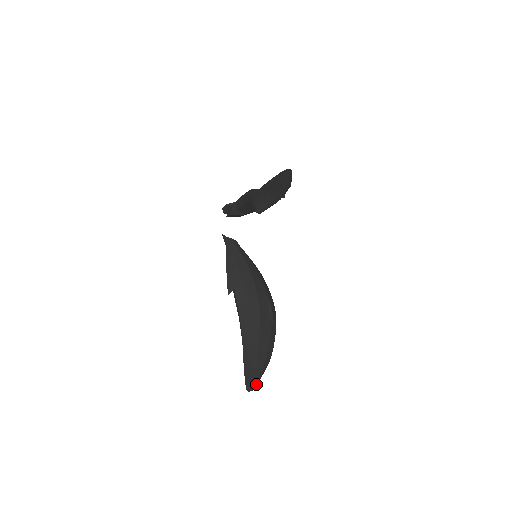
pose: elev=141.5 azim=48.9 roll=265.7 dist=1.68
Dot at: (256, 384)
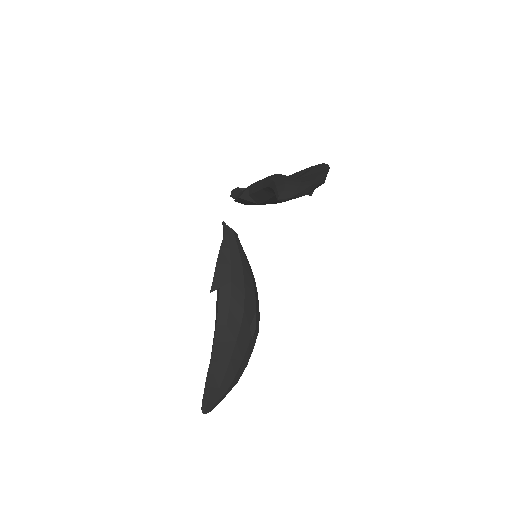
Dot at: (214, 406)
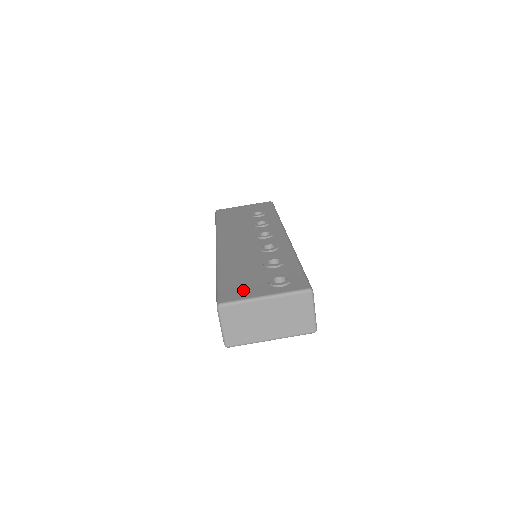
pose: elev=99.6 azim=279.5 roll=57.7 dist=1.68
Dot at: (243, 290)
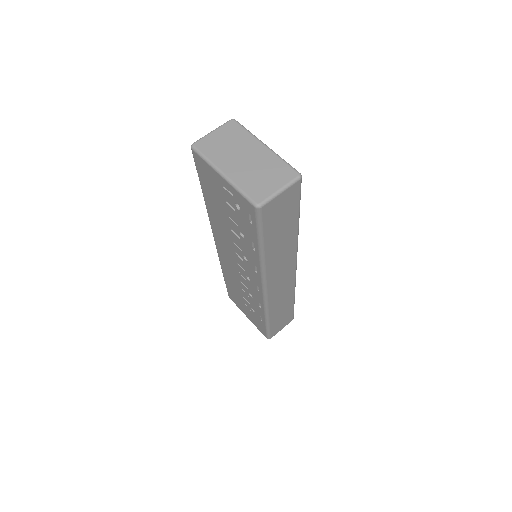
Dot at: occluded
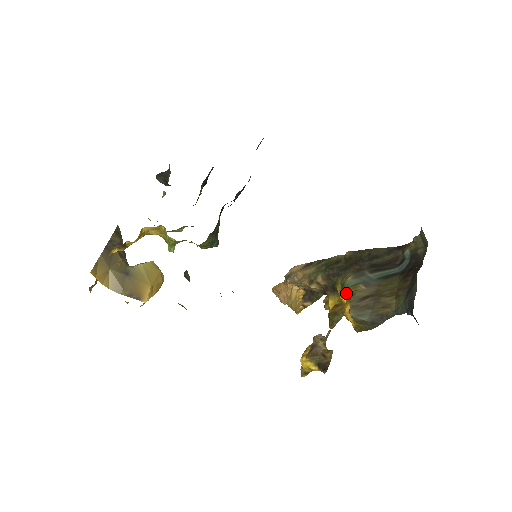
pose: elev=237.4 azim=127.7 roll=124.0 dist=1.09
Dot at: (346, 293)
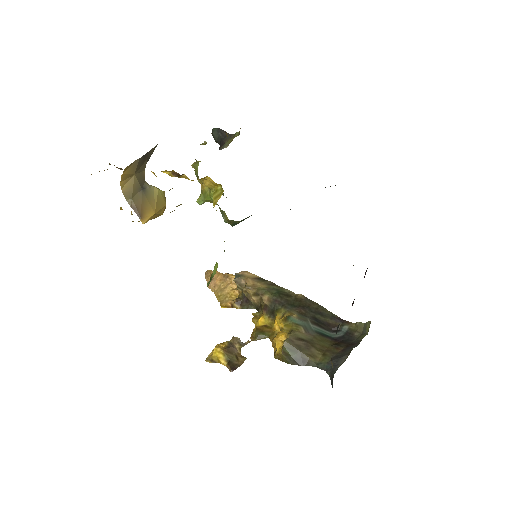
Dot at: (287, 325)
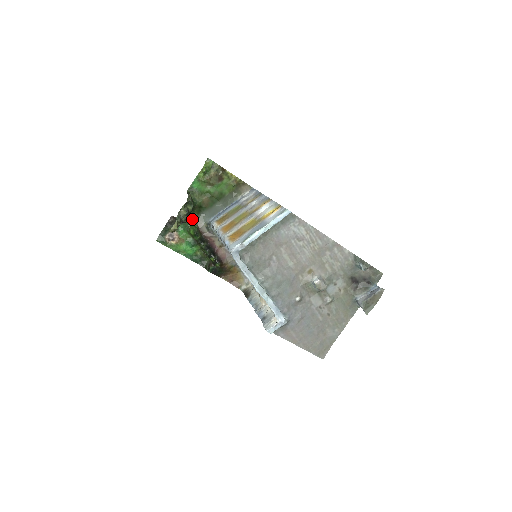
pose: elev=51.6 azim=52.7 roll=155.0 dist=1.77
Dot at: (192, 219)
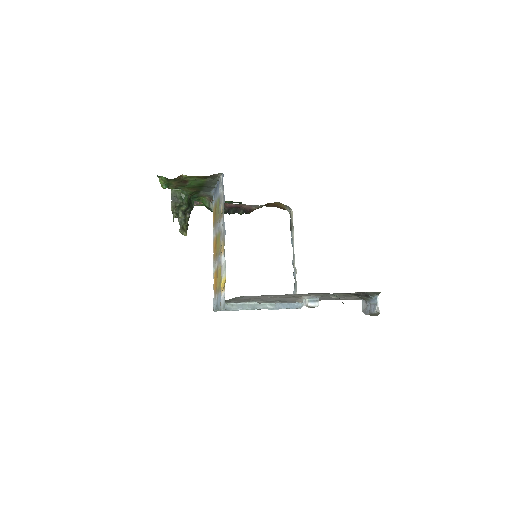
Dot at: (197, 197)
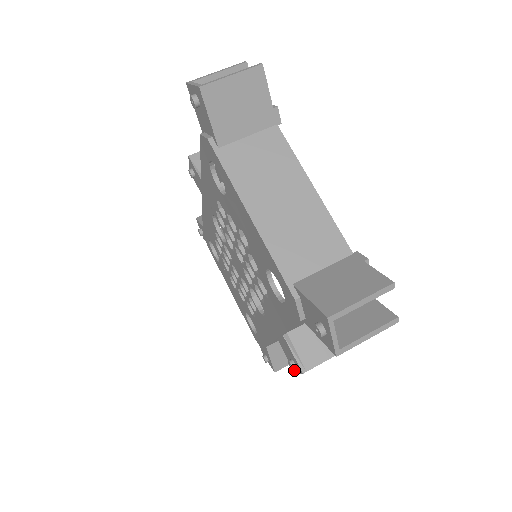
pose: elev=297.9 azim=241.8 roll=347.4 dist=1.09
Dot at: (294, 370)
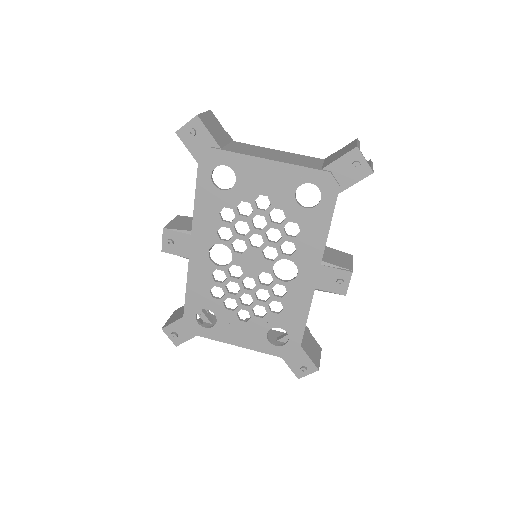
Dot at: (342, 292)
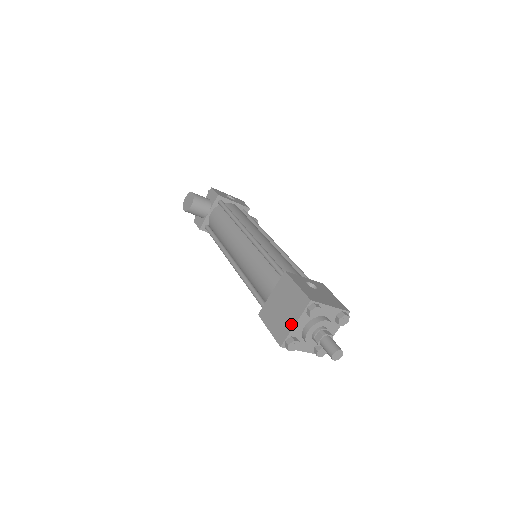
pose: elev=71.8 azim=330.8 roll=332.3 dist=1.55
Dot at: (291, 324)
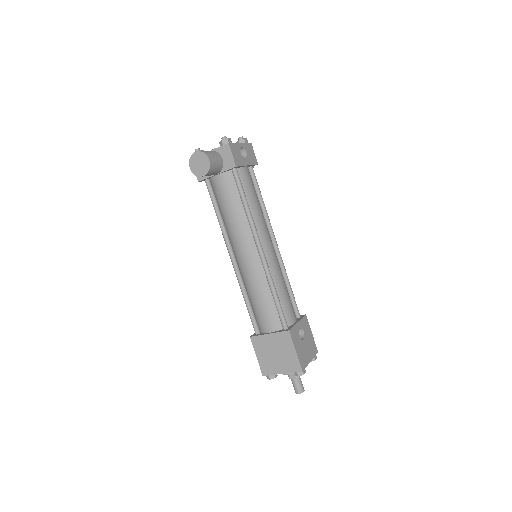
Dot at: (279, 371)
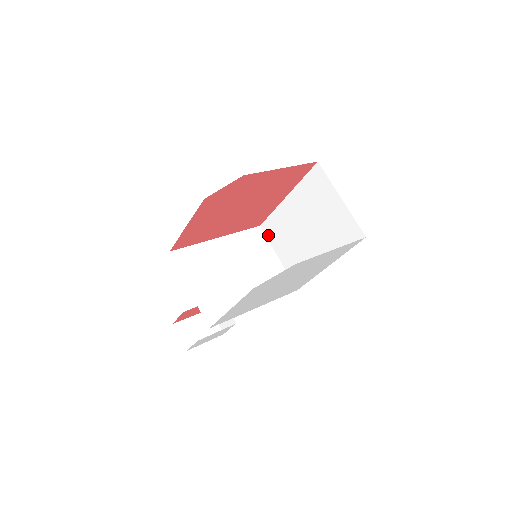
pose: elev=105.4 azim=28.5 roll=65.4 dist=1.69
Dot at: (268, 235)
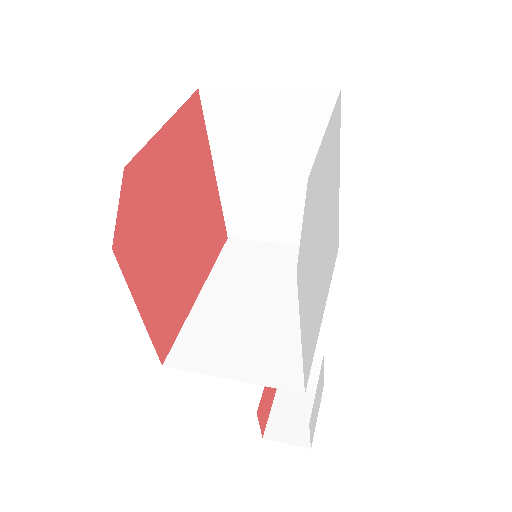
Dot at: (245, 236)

==

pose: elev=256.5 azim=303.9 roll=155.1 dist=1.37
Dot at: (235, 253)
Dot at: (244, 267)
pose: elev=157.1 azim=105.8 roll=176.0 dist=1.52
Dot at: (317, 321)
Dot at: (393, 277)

### THE REQUEST:
Output the data as a Markdown table with the columns Row and Line, one numbered row per line and no blank lines, beginning at the line that has "pose: elev=71.8 azim=330.8" and stopping after the line that has "Dot at: (245, 236)". Leave the pictures out of the table.

### EXERCISE OUTPUT:
| Row | Line |
|---|---|
| 1 | pose: elev=71.8 azim=330.8 roll=332.3 dist=1.55 |
| 2 | Dot at: (291, 324) |
| 3 | Dot at: (279, 371) |
| 4 | pose: elev=105.4 azim=28.5 roll=65.4 dist=1.69 |
| 5 | Dot at: (268, 235) |
| 6 | Dot at: (245, 236) |